If a contract does not contain provisions for other agreements or measures, only the text of the treaty is legally binding. In general, an amendment to the Treaty only commits the States that have ratified it and the agreements reached at review conferences, summits or meetings of the States Parties are not legally binding. The Charter of the United Nations is an example of a treaty that contains provisions for other binding agreements. By signing and ratifying the Charter, countries have agreed to be legally bound by resolutions adopted by UN bodies such as the General Assembly and the Security Council. Therefore, UN resolutions are legally binding on UN member states and no signature or ratification is required. See z.B. Andrew T. Guzman, Saving Customary International Law, 27 J. Int`l L. 115, 124-28 (2005) (Debate on Uncertainties Related to Customary International Law). See also Hamdan v. United States, 696 F.3d 1238, 1250 (D.C.

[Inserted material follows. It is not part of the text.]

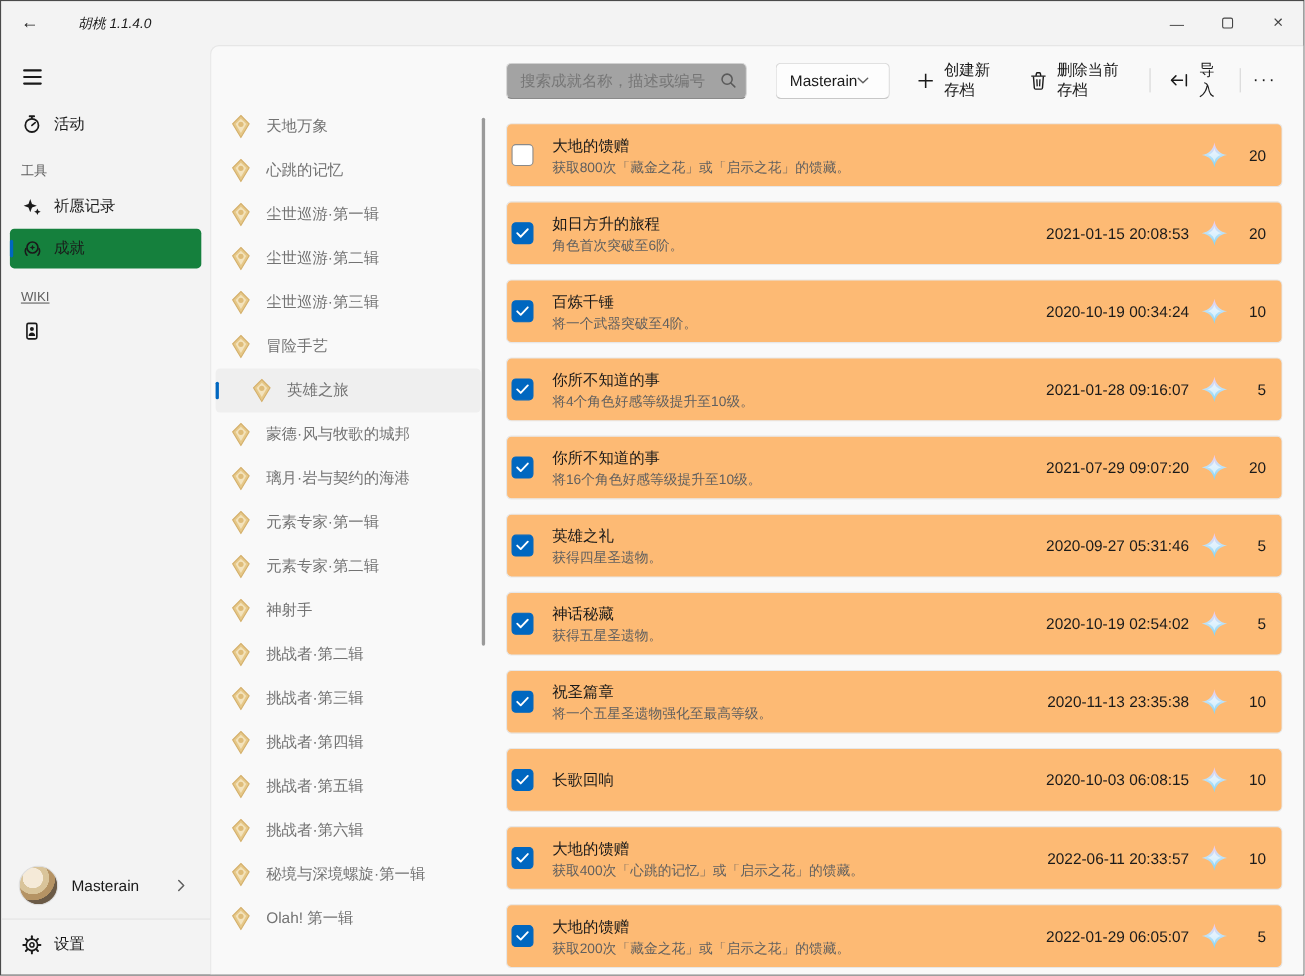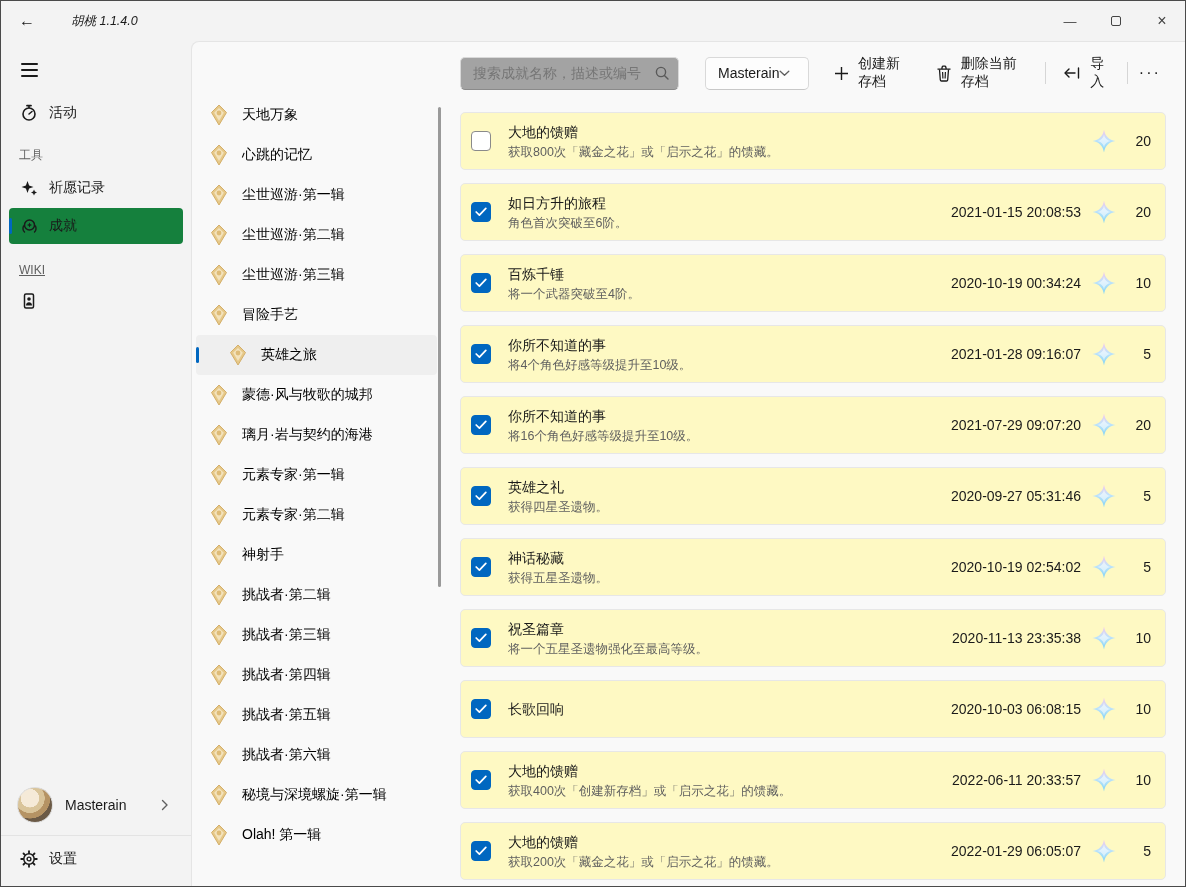"天地万象" .cat-row { color: #000000 -> #737373 }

Cir. 2012) (Kavanaugh, J.) (“It is often difficult to determine what constitutes the customary law of the peoples, which defines international customary law, and how firmly a standard must be entrenched in order to be considered a standard of habit of peoples.”) who were repealed for unrelated reasons of Al Bahlul against the United States, 767 F.3d 1 (D.C. Cir. 2014) (in bench). As printing resources have been migrated online, it is now possible to complete the first two or three steps of the contract search process using an online contract database, such as the HeinOnline Treaty and Accords Library, HeinOnline`s World Library Treaty or the U.N. Treaty Series Online. The formal confirmation act – is synonymous with ratification when an international organization declares its consent to the contract. Compare Bradford C. Clark, Domesticating Sole Executive Agreements, 93 Va. L. Rev.
1573, 1661 (2007) (arguing that the text and history of the Constitution support the position that treaties and executive agreements are not interchangeable, and also argue that the supreme clause should be read in order to avoid, in general, exclusive executive agreements being contrary to existing legislation); Laurence H. Tribe, Taking Text and Structure Seriously: Reflections on Free-Form Method in Constitutional Interpretation, 108 Harv. L. Rev. 1221, 1249-67 (1995) (on the grounds that the contractual clause is the exclusive means for Congress to approve important international agreements); John C. Yoo, Laws as Treaties?: The Constitutionality of Congressional Executive Agreements, 99 Me. L. Rev. 757, 852 (2001) (on the grounds that treaties are the constitutional form required for Congress to approve an international agreement on measures outside the constitutional powers of Congress, including human rights, political/military alliances and arms control issues, but are not necessary for agreements of measures within the competence of Congress, such as the International Trade Agreement. B). With third restatement, see 1, 303 n.8 (“Previously, it was argued that certain agreements could only be concluded in the form of contracts under the constitutional procedure. The scientific opinion rejected this view.” Henkin, supra note 22, at 217 (“Whatever its theoretical advantages, it is now widely accepted that the Executive Agreement of Congress is available for broad use, including for general use, and is a complete alternative to a contract.
. . . “); Hathaway, supra note 45, at 1244 (affirms that “the weight of scientific opinion” has been regarded since the 1940s in favour of the idea that congressional contracts and executive agreements are interchangeable); Bruce Ackerman – David Golove, IS NAFTA Constitutional?, 108 Harv.